Distributed coloring in sparse graphs with fewer colors

Distributed coloring in sparse graphs with fewer colors
Abstract : We are concerned with efficiently coloring sparse graphs in
the distributed setting with as few colors as possible. According to
the celebrated Four Color Theorem, planar graphs can be colored with
at most 4 colors, and the proof gives a (sequential) quadratic
algorithm finding such a coloring. A natural problem is to improve
this complexity in the distributed setting. Using the fact that planar
graphs contain linearly many vertices of degree at most 6, Goldberg,
Plotkin, and Shannon obtained a deterministic distributed algorithm
coloring n-vertex planar graphs with 7 colors in O(logn) rounds. Here,
we show how to color planar graphs with 6 colors in polylog(n) rounds.

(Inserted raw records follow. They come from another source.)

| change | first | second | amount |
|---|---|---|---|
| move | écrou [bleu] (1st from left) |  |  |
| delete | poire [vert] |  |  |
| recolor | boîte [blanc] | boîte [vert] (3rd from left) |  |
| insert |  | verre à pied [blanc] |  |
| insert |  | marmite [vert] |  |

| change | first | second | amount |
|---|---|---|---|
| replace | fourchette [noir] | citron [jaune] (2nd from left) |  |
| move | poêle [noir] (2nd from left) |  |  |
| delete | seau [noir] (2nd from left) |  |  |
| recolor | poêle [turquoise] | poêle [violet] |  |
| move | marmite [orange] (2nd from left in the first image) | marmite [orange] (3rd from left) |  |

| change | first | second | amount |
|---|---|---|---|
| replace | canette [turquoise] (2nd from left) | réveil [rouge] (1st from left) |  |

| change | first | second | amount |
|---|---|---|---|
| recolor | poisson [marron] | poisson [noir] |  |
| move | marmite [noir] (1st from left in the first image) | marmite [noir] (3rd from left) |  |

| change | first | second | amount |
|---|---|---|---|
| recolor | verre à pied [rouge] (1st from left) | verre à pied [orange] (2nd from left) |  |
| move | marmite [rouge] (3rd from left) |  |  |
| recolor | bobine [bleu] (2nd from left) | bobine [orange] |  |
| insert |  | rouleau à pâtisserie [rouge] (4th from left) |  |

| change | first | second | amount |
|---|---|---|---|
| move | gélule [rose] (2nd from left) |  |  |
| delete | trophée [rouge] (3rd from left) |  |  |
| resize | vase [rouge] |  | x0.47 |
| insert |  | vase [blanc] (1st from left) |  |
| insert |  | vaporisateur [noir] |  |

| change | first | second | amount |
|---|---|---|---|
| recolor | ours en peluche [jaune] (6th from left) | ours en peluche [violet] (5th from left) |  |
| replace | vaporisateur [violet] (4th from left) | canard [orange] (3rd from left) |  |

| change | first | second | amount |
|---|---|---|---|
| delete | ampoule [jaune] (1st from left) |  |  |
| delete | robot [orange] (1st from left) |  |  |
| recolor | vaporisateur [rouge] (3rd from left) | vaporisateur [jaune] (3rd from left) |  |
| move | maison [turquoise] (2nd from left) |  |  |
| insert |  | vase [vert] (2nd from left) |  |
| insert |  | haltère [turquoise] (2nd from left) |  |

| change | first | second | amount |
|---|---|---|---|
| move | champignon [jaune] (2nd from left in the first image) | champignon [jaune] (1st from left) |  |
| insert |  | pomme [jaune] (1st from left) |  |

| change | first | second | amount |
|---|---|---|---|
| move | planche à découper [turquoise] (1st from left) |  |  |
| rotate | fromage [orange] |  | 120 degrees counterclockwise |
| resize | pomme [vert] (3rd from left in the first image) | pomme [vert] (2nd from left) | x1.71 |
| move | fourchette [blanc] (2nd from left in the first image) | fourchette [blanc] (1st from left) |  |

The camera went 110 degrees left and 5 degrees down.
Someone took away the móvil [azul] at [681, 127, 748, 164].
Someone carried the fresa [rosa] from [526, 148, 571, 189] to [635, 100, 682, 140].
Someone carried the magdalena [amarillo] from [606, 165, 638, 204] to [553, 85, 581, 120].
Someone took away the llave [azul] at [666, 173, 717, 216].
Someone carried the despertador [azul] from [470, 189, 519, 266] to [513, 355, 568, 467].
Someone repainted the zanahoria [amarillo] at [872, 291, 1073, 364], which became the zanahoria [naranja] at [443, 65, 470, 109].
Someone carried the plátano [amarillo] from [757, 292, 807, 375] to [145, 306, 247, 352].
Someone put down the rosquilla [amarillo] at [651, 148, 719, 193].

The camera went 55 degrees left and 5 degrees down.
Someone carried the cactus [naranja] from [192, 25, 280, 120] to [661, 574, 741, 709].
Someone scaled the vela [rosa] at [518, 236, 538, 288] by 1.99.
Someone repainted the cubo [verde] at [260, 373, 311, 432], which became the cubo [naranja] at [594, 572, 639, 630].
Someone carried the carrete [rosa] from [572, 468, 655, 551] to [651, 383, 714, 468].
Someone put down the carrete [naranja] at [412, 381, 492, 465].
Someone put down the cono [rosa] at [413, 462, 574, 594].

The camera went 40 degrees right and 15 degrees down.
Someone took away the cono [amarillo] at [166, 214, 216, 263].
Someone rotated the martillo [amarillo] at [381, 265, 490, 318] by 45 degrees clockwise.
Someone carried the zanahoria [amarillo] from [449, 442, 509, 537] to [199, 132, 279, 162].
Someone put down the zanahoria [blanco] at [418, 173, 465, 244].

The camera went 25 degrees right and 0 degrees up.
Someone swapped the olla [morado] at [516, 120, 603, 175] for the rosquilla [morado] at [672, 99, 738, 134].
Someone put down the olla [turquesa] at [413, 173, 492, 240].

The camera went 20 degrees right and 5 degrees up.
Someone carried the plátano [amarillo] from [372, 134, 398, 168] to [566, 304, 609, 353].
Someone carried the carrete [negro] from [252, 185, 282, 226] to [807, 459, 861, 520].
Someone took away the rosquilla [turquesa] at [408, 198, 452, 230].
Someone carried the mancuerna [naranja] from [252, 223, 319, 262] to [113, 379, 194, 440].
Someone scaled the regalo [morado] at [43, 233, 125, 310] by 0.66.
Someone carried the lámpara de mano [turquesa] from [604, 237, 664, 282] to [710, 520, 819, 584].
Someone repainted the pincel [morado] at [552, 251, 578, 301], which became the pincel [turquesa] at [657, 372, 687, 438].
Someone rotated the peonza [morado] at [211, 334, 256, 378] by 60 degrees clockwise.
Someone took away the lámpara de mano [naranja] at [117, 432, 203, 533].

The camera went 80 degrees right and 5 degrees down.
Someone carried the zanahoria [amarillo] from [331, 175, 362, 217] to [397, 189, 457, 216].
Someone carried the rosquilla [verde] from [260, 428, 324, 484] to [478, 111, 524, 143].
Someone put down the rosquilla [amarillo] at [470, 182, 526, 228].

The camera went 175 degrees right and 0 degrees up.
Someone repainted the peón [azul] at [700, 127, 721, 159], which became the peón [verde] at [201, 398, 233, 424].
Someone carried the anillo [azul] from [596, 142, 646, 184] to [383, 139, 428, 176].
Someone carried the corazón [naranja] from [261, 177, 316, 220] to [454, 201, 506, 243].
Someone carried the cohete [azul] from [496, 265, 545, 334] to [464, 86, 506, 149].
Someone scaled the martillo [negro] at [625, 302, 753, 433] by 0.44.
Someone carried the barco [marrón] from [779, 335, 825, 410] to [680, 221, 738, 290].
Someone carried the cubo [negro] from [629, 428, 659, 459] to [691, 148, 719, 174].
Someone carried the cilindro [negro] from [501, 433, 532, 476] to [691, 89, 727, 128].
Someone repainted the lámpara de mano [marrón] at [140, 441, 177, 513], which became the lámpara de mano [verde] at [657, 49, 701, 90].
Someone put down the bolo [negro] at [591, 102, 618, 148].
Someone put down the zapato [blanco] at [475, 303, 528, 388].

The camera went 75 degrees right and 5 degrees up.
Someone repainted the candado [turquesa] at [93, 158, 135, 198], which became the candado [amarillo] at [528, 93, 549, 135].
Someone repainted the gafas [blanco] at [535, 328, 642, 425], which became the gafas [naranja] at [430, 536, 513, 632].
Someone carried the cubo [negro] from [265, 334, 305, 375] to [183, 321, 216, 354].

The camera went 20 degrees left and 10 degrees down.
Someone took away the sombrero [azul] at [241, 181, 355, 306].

Our algorithm indeed works more generally in the list-coloring setting
and for sparse graphs (for such graphs we improve by at least one the
number of colors resulting from an efficient algorithm of Barenboim
and Elkin, at the expense of a slightly worst complexity). Our bounds
on the number of colors turn out to be quite sharp in general. Among
other results, we show that no distributed algorithm can color every
n-vertex planar graph with 4 colors in o(n) rounds. This is joint work
with Pierre Aboulker, Nicolas Bousquet and Louis Esperet.